From Farmland to High Rises A Look at Manhattan's Flatiron District

Taking its name from one of the most photographed buildings in New York City, the Flatiron district is named for the iconic Flatiron building, which sits on the wedge-shaped intersection of Fifth Avenue and Broadway. In the last two decades or so, the neighborhood has turned itself inside out. Once a renowned center of commerce and fashion, the area is thriving again—but in a new way.

The Flatiron district’s nebulous boundaries include the historical landmark districts of Madison Square Park and Ladies’ Mile, roughly between 7th Avenue and Park Avenue from 14th to 30th Streets.

Flatiron History

In the early 19th century, what is now known as the Flatiron district was mostly open farmland, owned by farmers Isaac Varian, Casper Samler, and John Horn. Nearby, the Madison Cottage—a popular tavern and roadhouse at the time, earned the New York Herald’s description as “One of the most agreeable spots for an afternoon lounge in the suburbs of the city.”

The area might have stayed pasture and field for a few more years, had it not been for the Commissioner’s Plan of 1811, which divided the city into its now famous rectangular grid of streets from 14th Street on up.
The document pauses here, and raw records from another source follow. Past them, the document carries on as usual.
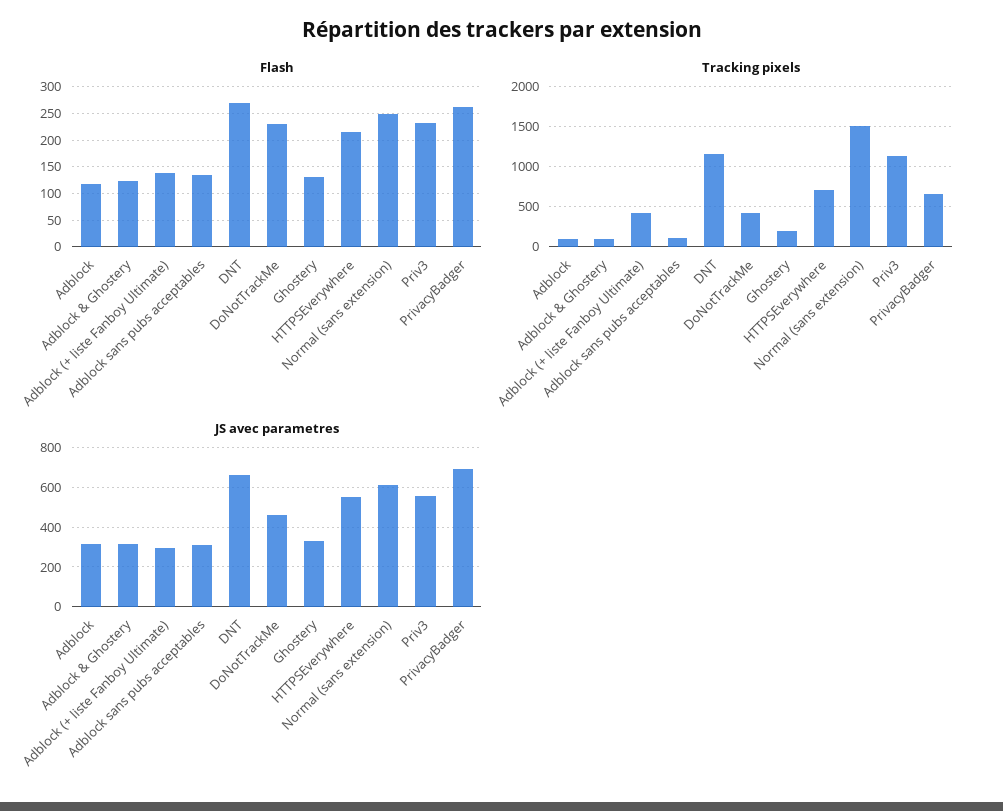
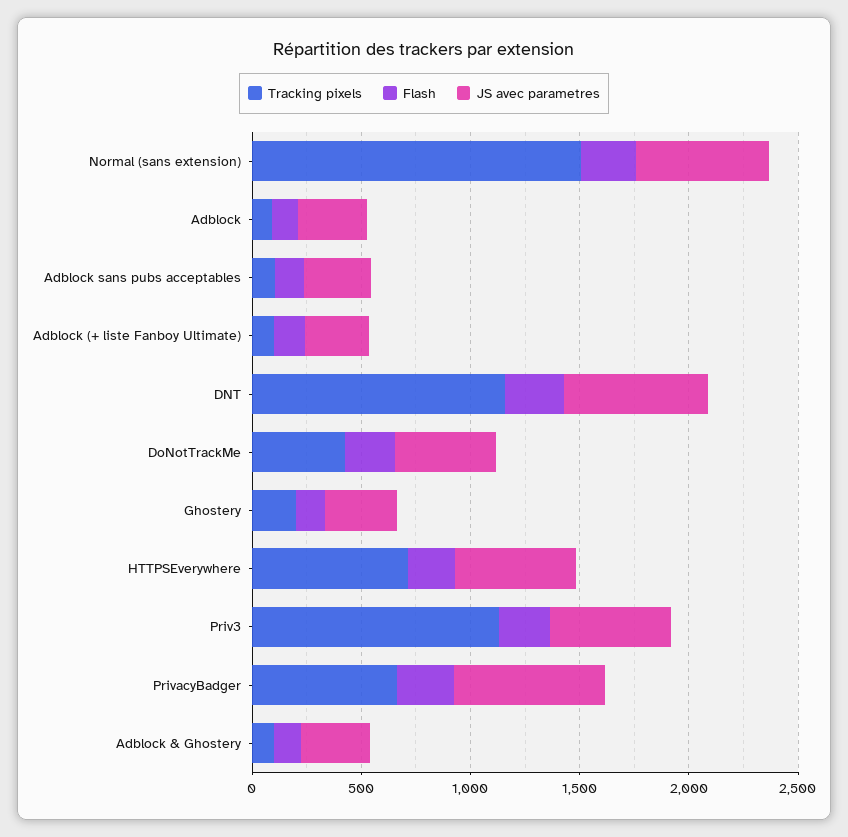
Tracking pixels, Adblock (+ liste Fanboy Ultimate): 400 -> 100

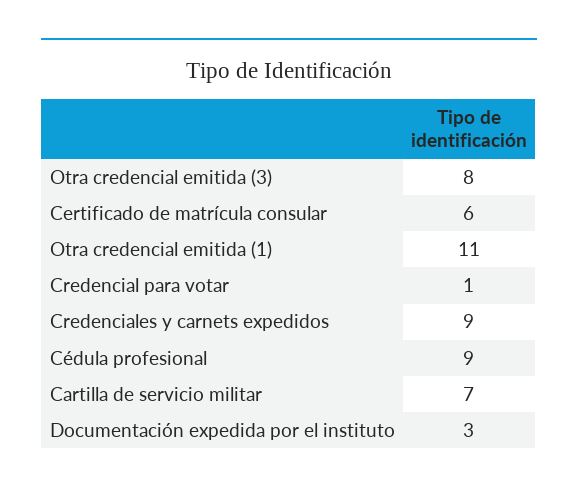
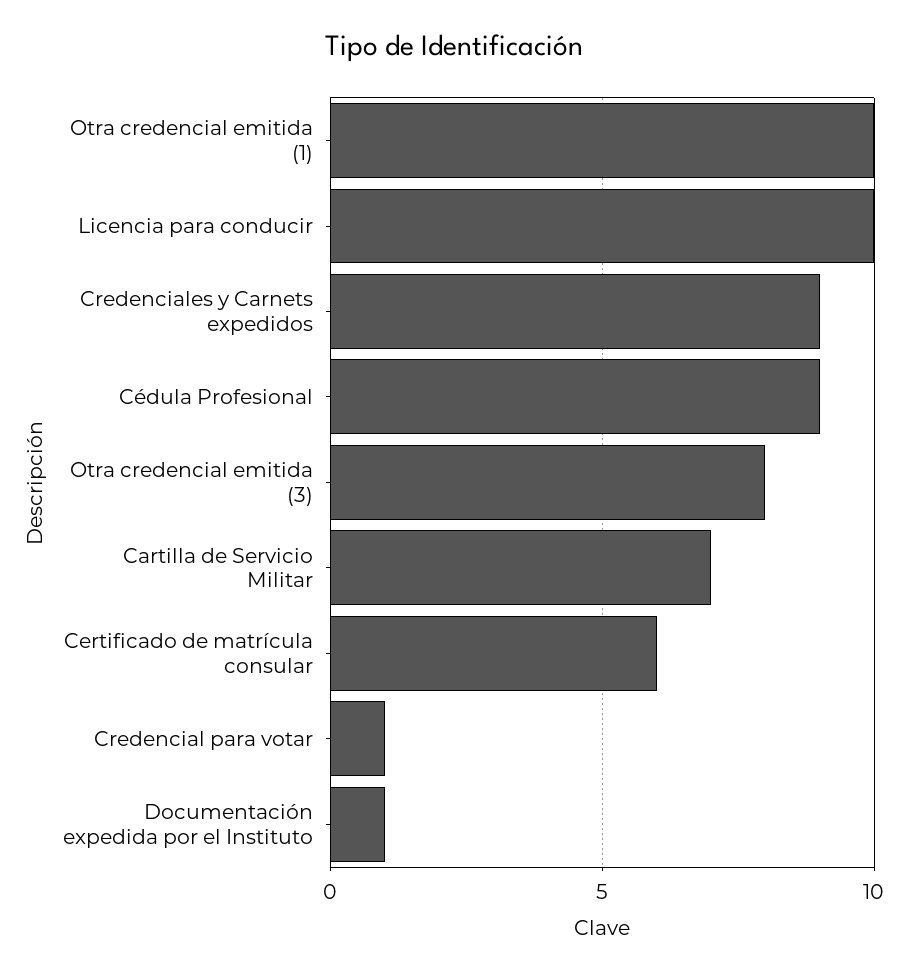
Otra credencial emitida (1): 11 -> 10
Documentación expedida por el instituto: 3 -> 1
Licencia para conducir: none -> 10

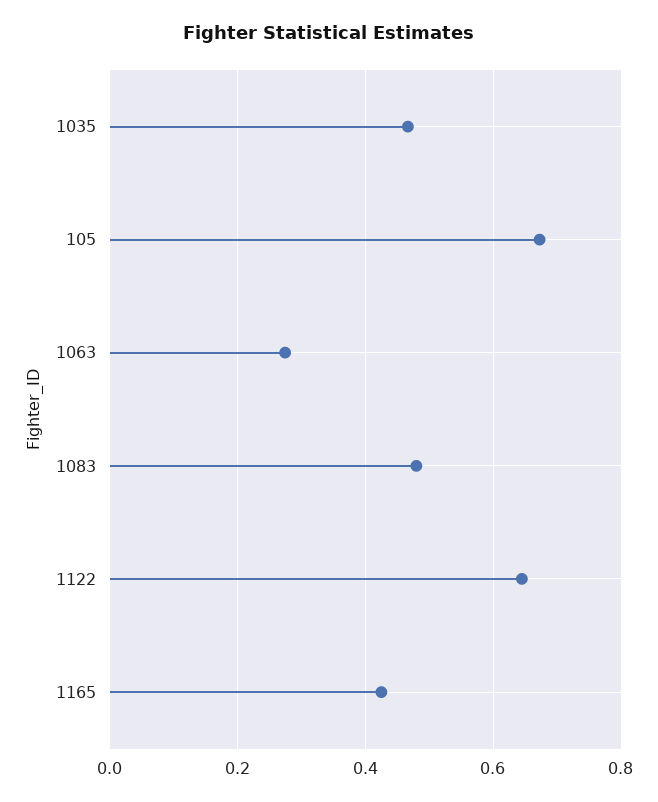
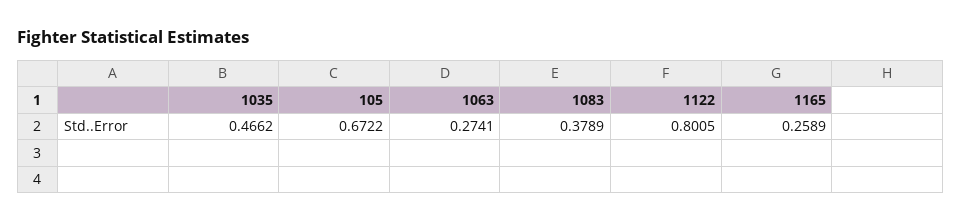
1083: 0.48 -> 0.3789
1122: 0.64 -> 0.8005
1165: 0.42 -> 0.2589

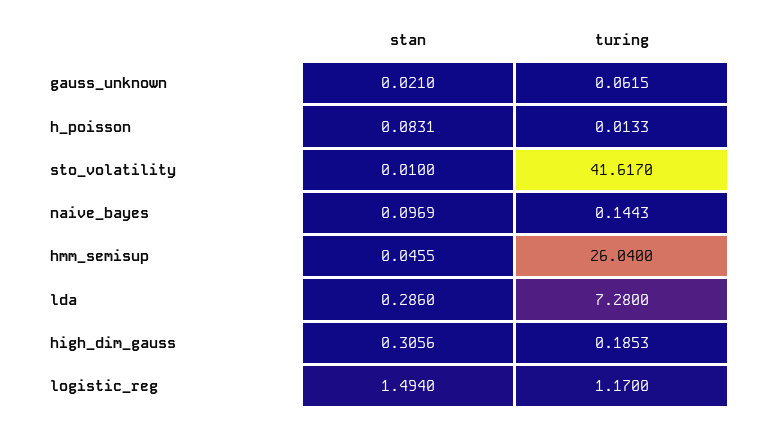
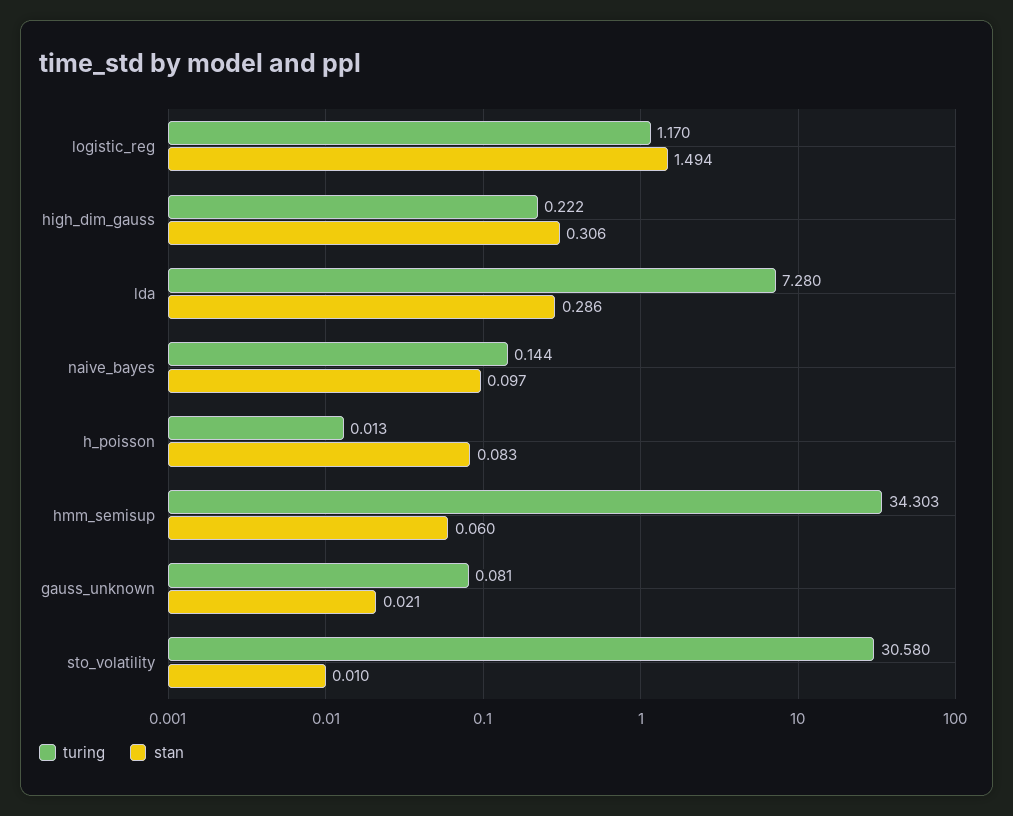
turing, gauss_unknown: 0.0615 -> 0.081
turing, sto_volatility: 41.617 -> 30.58
stan, hmm_semisup: 0.0455 -> 0.06
turing, hmm_semisup: 26.04 -> 34.303
turing, high_dim_gauss: 0.1853 -> 0.222

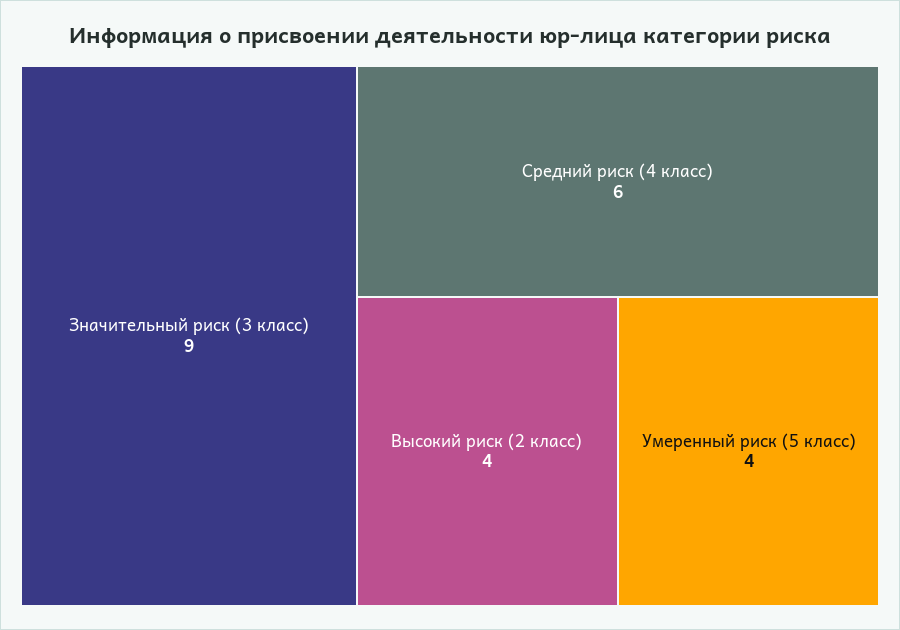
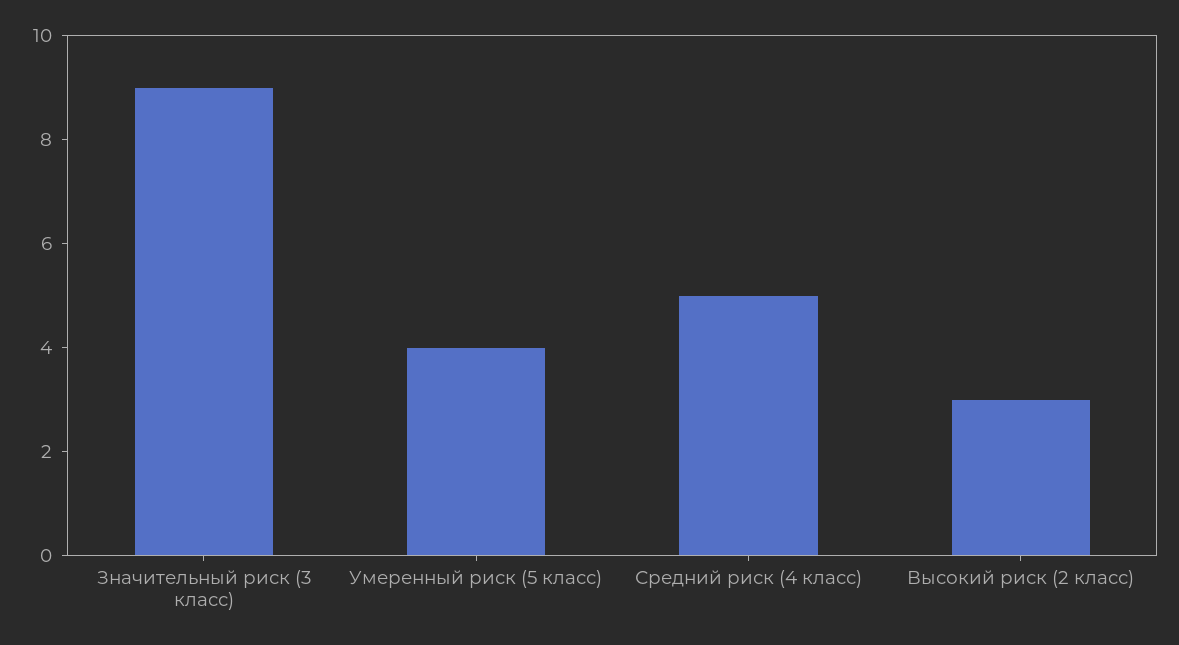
Средний риск (4 класс): 6 -> 5
Высокий риск (2 класс): 4 -> 3

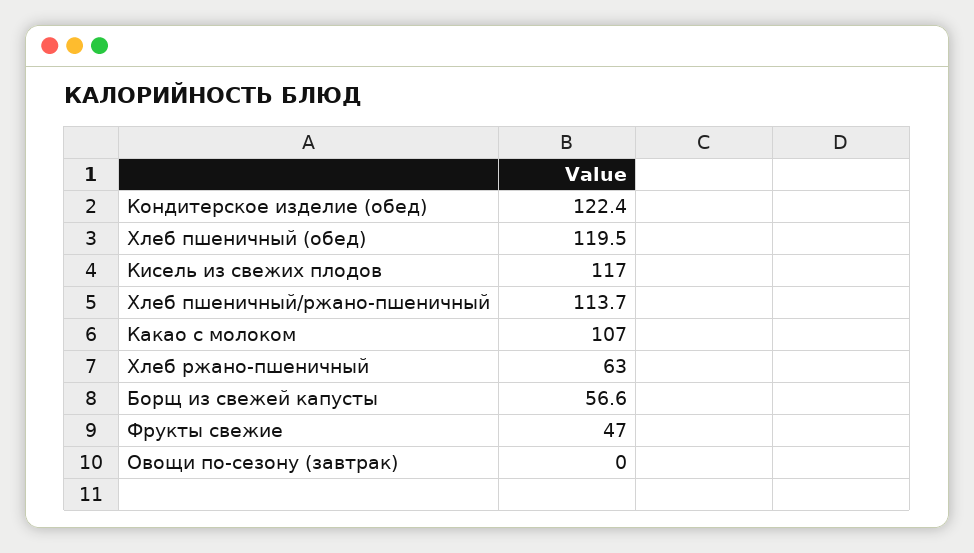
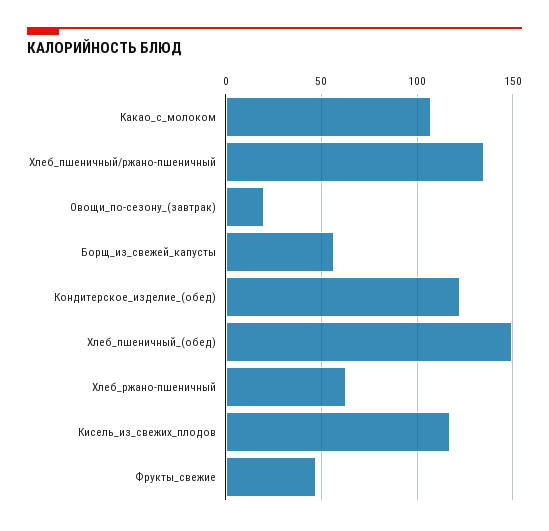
Хлеб пшеничный (обед): 119.5 -> 150
Хлеб пшеничный/ржано-пшеничный: 113.7 -> 135
Овощи по-сезону (завтрак): 0 -> 20

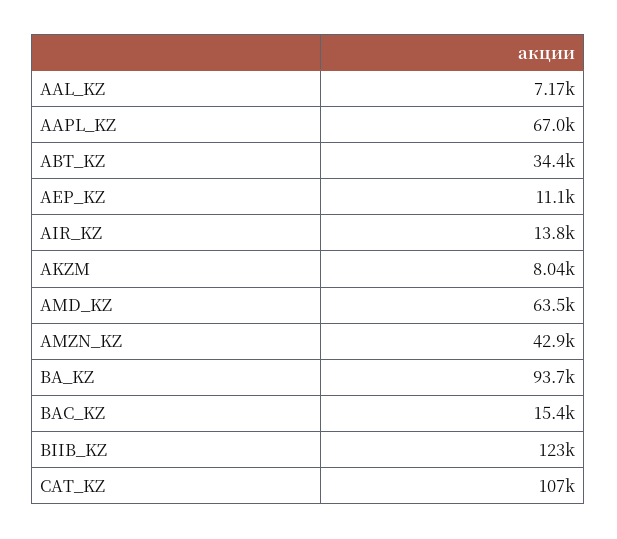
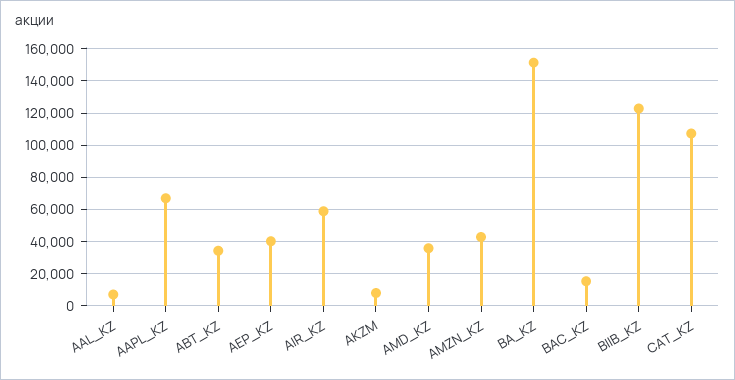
AEP_KZ: 11100 -> 40000
AIR_KZ: 13800 -> 60000
AMD_KZ: 63500 -> 35000
BA_KZ: 93700 -> 150000

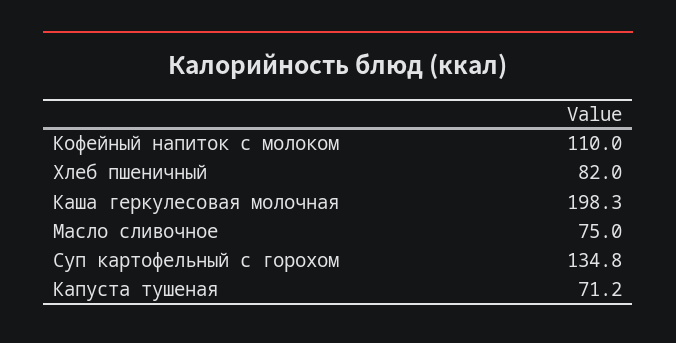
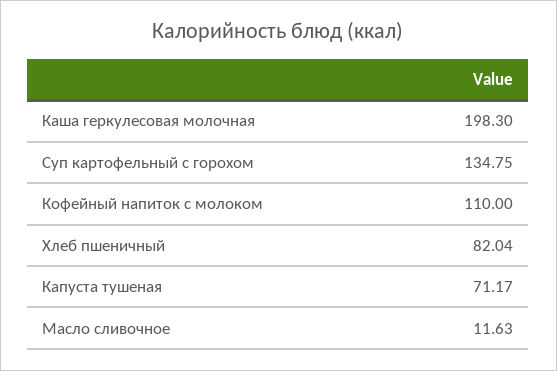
Масло сливочное: 75 -> 11.63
The plan included Broadway, which ran in a conspicuous diagonal across the grid, causing odd triangular lots where the thoroughfare cut across the street grid. These irregular bits were made into parks, and have come to be known as Times Square, Herald Square, Union Square and Madison Square. The famous Flatiron building itself sits on a projection of land between Broadway and Fifth Avenue, and looks out over Madison Square Park. Originally set aside as the ‘Grand Parade,” which was to be used for markets and parks, the area at Fifth and Broadway was reduced in size over time, and named for the then President of the United States, James Madison.